Dirt, in a not so polite word, originally means “shit.” For its first two records of dirt, the Oxford English Dictionary (OED) cites the Early English Poems and Lives of the Saints (~1300). One passage refers to “swine-is dritte,” or pig’s excrement; the other, to “drit and ding,” or dirt and dung. Early on, as the evidence suggests, dirt was both “dirt” and “dung.”

And as you may have noticed, dirt was drit in Middle English. (Drit even sounds messier, doesn’t it?) By the late 1400s, English flipped the R and I in a common process called metathesis, which we’ve previously seen in words like curd, curl, and task.
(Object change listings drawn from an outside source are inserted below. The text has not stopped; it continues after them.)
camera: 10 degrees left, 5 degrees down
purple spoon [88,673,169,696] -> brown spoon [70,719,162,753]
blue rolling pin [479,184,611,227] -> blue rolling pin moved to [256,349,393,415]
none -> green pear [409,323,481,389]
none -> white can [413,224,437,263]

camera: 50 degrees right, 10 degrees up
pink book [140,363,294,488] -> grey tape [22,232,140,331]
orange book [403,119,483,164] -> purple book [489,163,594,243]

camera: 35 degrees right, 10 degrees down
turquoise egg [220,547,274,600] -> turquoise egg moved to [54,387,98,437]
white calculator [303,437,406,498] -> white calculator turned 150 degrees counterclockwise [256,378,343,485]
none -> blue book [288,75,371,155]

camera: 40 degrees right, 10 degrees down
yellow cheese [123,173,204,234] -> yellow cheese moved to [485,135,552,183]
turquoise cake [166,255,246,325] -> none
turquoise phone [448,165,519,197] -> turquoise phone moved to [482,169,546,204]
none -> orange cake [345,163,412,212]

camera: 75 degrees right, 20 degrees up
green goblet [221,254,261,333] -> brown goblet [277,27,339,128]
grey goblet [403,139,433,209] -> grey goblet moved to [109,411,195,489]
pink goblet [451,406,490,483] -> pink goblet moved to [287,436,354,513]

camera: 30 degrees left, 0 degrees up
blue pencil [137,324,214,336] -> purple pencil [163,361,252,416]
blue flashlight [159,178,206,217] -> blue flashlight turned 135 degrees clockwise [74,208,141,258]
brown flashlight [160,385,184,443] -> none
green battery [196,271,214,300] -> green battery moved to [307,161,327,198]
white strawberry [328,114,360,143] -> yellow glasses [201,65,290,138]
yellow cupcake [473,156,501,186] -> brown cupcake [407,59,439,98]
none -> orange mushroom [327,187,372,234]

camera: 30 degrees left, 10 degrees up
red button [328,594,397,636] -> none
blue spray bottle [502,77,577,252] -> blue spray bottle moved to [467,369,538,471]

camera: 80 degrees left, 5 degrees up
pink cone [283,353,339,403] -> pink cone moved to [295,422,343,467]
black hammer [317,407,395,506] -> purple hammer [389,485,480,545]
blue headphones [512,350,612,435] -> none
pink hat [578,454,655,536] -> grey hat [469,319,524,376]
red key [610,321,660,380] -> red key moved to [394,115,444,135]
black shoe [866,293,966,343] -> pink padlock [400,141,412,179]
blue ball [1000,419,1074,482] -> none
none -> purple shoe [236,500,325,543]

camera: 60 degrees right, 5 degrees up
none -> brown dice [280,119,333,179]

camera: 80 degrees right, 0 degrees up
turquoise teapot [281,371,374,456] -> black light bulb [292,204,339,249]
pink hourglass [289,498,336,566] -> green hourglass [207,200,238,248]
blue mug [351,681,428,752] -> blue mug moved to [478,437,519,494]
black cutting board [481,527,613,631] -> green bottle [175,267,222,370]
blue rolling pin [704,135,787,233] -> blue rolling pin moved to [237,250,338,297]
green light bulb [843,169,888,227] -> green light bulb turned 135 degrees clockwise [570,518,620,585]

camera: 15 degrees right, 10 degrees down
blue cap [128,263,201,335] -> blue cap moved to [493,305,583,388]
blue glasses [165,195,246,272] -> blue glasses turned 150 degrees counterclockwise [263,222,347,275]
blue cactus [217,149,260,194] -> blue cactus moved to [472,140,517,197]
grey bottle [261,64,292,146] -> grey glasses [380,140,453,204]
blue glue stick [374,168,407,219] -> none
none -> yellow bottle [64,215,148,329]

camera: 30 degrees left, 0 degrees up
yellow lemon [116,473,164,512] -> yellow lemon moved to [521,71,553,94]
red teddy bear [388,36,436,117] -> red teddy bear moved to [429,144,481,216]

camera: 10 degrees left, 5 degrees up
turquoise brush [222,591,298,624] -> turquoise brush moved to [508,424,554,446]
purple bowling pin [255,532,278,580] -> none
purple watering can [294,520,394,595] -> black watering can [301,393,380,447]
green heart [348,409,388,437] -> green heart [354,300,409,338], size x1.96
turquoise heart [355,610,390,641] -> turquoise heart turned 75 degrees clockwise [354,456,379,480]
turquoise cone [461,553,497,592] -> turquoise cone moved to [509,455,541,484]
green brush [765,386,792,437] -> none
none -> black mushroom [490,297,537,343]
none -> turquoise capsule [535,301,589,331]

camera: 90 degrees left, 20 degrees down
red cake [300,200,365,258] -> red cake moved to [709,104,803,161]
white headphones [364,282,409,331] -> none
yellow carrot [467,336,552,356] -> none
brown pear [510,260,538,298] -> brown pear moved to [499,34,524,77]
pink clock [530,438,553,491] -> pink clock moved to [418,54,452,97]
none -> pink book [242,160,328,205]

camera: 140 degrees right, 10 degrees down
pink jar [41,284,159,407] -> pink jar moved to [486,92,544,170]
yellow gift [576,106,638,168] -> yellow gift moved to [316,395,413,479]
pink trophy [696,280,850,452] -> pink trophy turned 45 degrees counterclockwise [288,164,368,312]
There’s currently no record of dirt as such in Old English, leading etymologists to conclude that the word was borrowed directly from the Old Norse drit, “excrement.” They point to the Dutch dreet and Flemish drets as further evidence.

Deep shit?

Old English does have some dirt on dirt: the verb drite, “to defecate,” or as the OED more squeamishly puts it, “to void or drop excrement; to stool.” With forms found across the Germanic languages, drite survived in Scottish English.

Indo-European scholars are always eager to hit etymological pay dirt, though. In dirt and drite they find Slavic, Russian, and Greek cognates for a Proto-Indo-European root meaning “to have diarrhea.” (And you thought the Trump administration was leaky.)

Dirty words

English dirt, of course, fertilized many later meanings. By the 1350s, dirt denigrated “anything worthless.” By the early 1500s, the adjective dirty described anything “foul or unclean,” with the “smutty” sense emerging by the end of that century. And by the 1690s, dirt softened to a more colloquial term for “mud, soil, or earth.” Dirt-cheap, or as inexpensive as dirt, is attested by 1821.

It’s Ernest Hemingway, though, who’s credited with spreading the “gossip” sense of dirt. In his 1926 novel The Sun Also Rises, narrator Jake Barnes asks Robert Cohn:

“Do you know any dirt?” I asked.

“No.”

“None of your exalted connections getting divorces?”

Private scandal, as the metaphor goes, dirties one’s public image and reputation. Dirt, then,  is like talking shit—in an etymological manner of speaking.